There was more justification: al-Qaida had to be denied a toe-hold in Iraq. Having already conspired with Saddam to produce 9/11, as you doubtless recall, Iraq could not, at all costs, become a training ground for al-Qaida forces intent on perfecting their fiendish skills.

That was then. Now, al-Qaida -- still capitalizing on the fiction of Iraqi complicity in 9/11 -- has forced the Americans into an alliance with its enemies of yesterday. And our allies of yesterday -- the Shiites who sought deliverance from the Sunnis who had oppressed them for so long -- now gape at the latest iteration of that dictum embraced in the Middle East: the friend of my enemy is my enemy.

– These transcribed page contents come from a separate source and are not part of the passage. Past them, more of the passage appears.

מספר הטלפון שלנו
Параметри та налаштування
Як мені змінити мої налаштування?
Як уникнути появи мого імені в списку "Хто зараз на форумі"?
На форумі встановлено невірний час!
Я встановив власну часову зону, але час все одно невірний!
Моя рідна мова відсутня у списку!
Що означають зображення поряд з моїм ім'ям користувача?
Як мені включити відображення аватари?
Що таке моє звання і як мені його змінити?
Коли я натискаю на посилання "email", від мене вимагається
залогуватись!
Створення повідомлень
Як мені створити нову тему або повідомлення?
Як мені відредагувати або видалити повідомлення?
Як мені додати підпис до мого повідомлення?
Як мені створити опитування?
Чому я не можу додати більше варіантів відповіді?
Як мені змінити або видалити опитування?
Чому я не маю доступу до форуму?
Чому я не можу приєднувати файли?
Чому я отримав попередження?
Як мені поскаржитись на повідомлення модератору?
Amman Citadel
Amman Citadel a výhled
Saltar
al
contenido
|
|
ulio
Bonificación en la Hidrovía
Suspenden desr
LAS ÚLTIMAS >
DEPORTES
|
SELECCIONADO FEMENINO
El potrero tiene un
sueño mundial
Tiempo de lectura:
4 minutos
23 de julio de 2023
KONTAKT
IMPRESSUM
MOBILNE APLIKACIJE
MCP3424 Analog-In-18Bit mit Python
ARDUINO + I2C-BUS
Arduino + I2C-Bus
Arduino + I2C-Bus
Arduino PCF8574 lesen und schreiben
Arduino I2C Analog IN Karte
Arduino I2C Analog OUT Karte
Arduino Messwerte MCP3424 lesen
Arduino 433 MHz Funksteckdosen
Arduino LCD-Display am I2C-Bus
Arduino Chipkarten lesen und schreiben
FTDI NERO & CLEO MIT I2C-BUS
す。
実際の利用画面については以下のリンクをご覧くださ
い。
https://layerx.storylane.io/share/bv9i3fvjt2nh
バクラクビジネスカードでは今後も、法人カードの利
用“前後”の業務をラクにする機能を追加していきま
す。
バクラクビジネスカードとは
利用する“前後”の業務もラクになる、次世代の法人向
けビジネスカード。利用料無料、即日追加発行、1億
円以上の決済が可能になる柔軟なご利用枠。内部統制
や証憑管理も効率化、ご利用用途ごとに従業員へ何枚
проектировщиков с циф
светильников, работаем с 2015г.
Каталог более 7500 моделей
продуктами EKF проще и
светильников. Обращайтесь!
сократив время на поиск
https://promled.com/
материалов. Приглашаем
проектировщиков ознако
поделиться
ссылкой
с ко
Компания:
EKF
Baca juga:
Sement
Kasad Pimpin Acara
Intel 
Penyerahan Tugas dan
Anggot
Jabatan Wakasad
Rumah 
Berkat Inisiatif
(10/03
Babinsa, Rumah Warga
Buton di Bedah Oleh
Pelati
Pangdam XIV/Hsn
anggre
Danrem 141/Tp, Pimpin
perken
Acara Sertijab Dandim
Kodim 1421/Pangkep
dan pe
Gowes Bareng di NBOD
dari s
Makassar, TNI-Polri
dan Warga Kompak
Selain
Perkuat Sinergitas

Who knows this better than Moktada al Sadr? What must Prime Minister al Maliki be thinking? What about the Sunni sheiks in al Anbar province who, fed up with al-Qaida's treachery, are cooperating, for now, with the Americans and who thus become the momentary beneficiaries of the new plan? That's today. What about tomorrow? And what about the American soldier who, even before this latest development, could not distinguish between friend and enemy? Who could?

And then what about that other dynamic, the one having nothing to do with Sunni or Shia or al-Qaida? Surely you must recall our very closest friends in Iraq, the Kurds. And surely you must remember our closest friends in the region, the Turks. Surely you must have noticed our two closest friends spiraling toward their own calamity. Whose friend will the U.S. be if -- or should I say when? -- that collision is upon us?

It brings to mind another famous dictum: with friends like us, who needs enemies?